Appears in 1 contract
Stock Certificates and Uncertificated Shares. (a) Every holder of stock in the Corporation shall be entitled to have a certificate signed by or in the name of the Corporation by (i) the president, the chief executive officer, if any, the president or a vice president, and (ii) the secretary, an assistant secretary, the treasurer or the chief financial officer, if any, of the Corporation (or any other two officers or agents so authorized by the Board of Directors), certifying the number of shares of stock owned by him, her or it in the Corporation; provided that the Board of Directors may authorize the issuance of uncertificated shares of some or all of any or all classes or series of the Corporation’s stock. Any such issuance of uncertificated shares shall have no effect on existing certificates for shares until such certificates are surrendered to the Corporation, or on the respective rights and obligations of the stockholders. Whenever any such certificate is countersigned or otherwise authenticated by a transfer agent or a transfer clerk and by a registrar (other than the Corporation), then a facsimile of the signatures of any corporate officers or agents, the transfer agent, transfer clerk or the registrar of the Corporation may be printed or lithographed upon the certificate in lieu of the actual signatures. In the event that any officer or officers who have signed, or whose facsimile signatures have been used on any certificate or certificates for stock cease to be an officer or officers because of death, resignation or other reason, before the certificate or certificates for stock have been delivered by the Corporation, the certificate or certificates may nevertheless be adopted by the Corporation and be issued and delivered as though the person or persons who signed the certificate or certificates, or whose facsimile signature or signatures have been used thereon, had not ceased to be an officer or officers of the Corporation.
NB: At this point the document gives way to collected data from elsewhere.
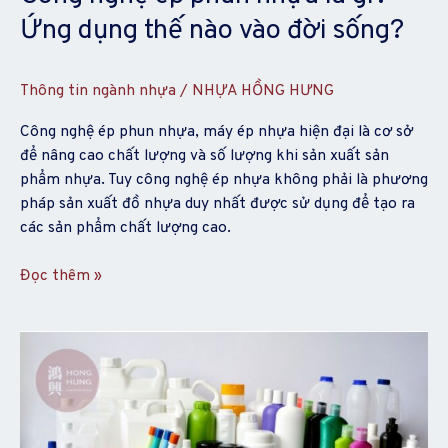
dụng
Ứng dụng thế nào vào đời sống?
thế
nào
vào
Thông tin ngành nhựa
/
NHỰA HỒNG HƯNG
đời
sống?
Công nghệ ép phun nhựa, máy ép nhựa hiện đại là cơ sở
để nâng cao chất lượng và số lượng khi sản xuất sản
phẩm nhựa. Tuy công nghệ ép nhựa không phải là phương
pháp sản xuất đồ nhựa duy nhất được sử dụng để tạo ra
các sản phẩm chất lượng cao.
Đọc thêm »
Gia
công
nhựa
theo
yêu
(b) Within a reasonable time after the issuance or transfer of uncertificated shares, the Corporation shall send to the registered owner thereof a written statement certifying the number and class (and the designation of the series, if any) of the shares owned by such stockholder in the Corporation and any restrictions on the transfer or registration of such shares imposed by the Articles of Incorporation, these Bylaws, any agreement among stockholders or any agreement between the stockholders and the Corporation, and, at least annually thereafter, the Corporation shall provide to such stockholders of record holding uncertificated shares, a written statement confirming the information contained in such written statement previously sent. Except as otherwise expressly provided by the NRSlaw, the rights and obligations of the stockholders of the Corporation shall be identical whether or not their shares of stock are represented by certificates.
(c) Each certificate representing shares shall state the following upon the face thereof: the name of the state of the Corporation’s organization; the name of the person to whom issued; the number and class of shares and the designation of the series, if any, which such certificate represents; the par value of each share, if any, represented by such certificate or a statement that the shares are without par value. Certificates of stock shall be in such form consistent with law as shall be prescribed by the Board of Directors. No certificate shall be issued until the shares represented thereby are fully paid. In addition to the foregoing, all certificates evidencing shares of the Corporation’s stock or other securities issued by the Corporation shall contain such legend or legends as may from time to time be required by the NRS or such other federal, state or local laws or regulations then in effect.